__Text for analysis__.
◆ ◆ ◆ ◆ ◆

Books

Witness to an Extreme Century, by Robert Jay Lifton

Near the end of his memoir, Robert Lifton writes about Victor T., a Jewish doctor who had been an inmate at Auschwitz. While at Auschwitz he acted heroically, tending to patients in one of the camp's infirmaries and often endangering his own life in order to save theirs. Yet when Lifton went to interview Dr. T in the late 1970s, he found that he was haunted by his actions at Auschwitz, critical of himself for perceived failures and for things that he did in order to survive. Lifton had witnessed this same self-criticism in an American soldier who had refused to participate in the My Lai massacre. He began to discern a link between the capacity to be self-critical and the capacity to resist evil. It was one of the more startling insights that he gained in a lifetime of studying evil and atrocity.

◆ ◆ ◆ ◆ ◆

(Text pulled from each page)
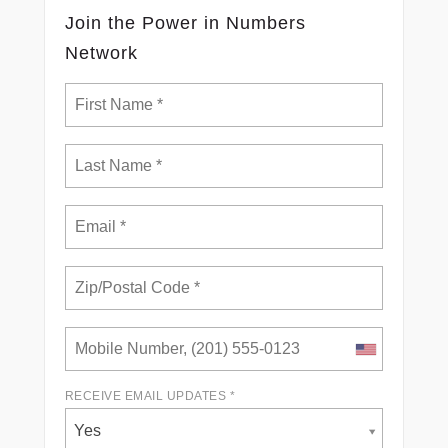
Join the Power in Numbers
Network
RECEIVE EMAIL UPDATES *
Yes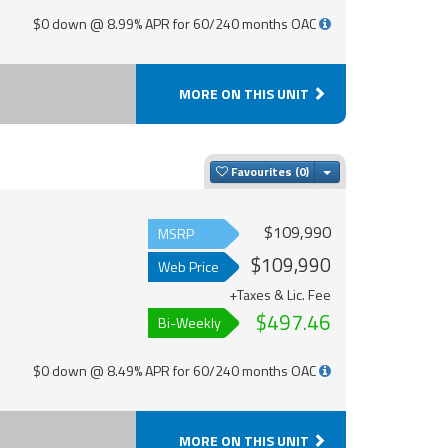
$0 down @ 8.99% APR for 60/240 months OAC
MORE ON THIS UNIT
Toggle Dropdown
Favourites
$109,990
MSRP
$109,990
Web Price
+Taxes & Lic. Fee
$497.46
Bi-Weekly
$0 down @ 8.49% APR for 60/240 months OAC
MORE ON THIS UNIT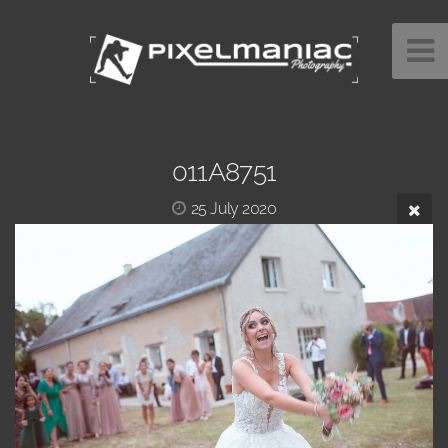
011A8751
25 July 2020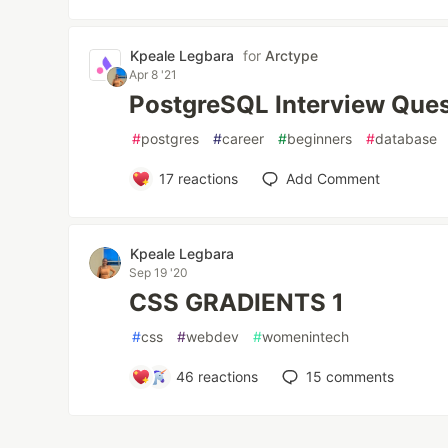
Kpeale Legbara
for
Arctype
Apr 8 '21
PostgreSQL Interview Ques
#
postgres
#
career
#
beginners
#
database
17
reactions
Add Comment
Kpeale Legbara
Sep 19 '20
CSS GRADIENTS 1
#
css
#
webdev
#
womenintech
46
reactions
15
comments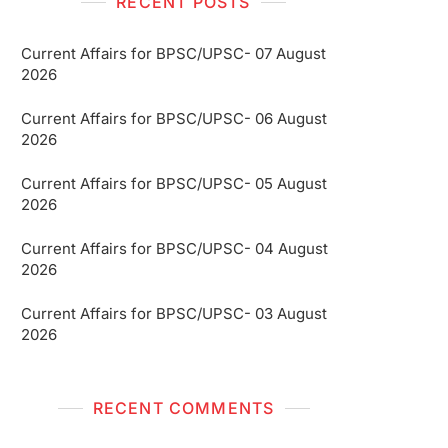
RECENT POSTS
Current Affairs for BPSC/UPSC- 07 August
2026
Current Affairs for BPSC/UPSC- 06 August
2026
Current Affairs for BPSC/UPSC- 05 August
2026
Current Affairs for BPSC/UPSC- 04 August
2026
Current Affairs for BPSC/UPSC- 03 August
2026
RECENT COMMENTS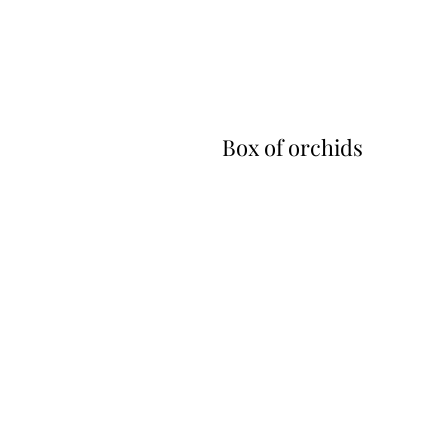
Box of orchids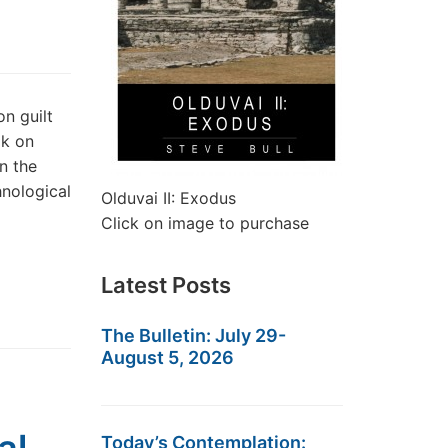
n guilt
ok on
n the
nological
Olduvai II: Exodus
Click on image to purchase
Latest Posts
The Bulletin: July 29-
August 5, 2026
Today’s Contemplation:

◆ ◆ ◆ ◆ ◆

__Try it__. Return the part of the book review between "Near the end" and "evil and atrocity.", inclusive, copied word for word. The rows have no part in this work.

__Answer below__.
Near the end of his memoir, Robert Lifton writes about Victor T., a Jewish doctor who had been an inmate at Auschwitz. While at Auschwitz he acted heroically, tending to patients in one of the camp's infirmaries and often endangering his own life in order to save theirs. Yet when Lifton went to interview Dr. T in the late 1970s, he found that he was haunted by his actions at Auschwitz, critical of himself for perceived failures and for things that he did in order to survive. Lifton had witnessed this same self-criticism in an American soldier who had refused to participate in the My Lai massacre. He began to discern a link between the capacity to be self-critical and the capacity to resist evil. It was one of the more startling insights that he gained in a lifetime of studying evil and atrocity.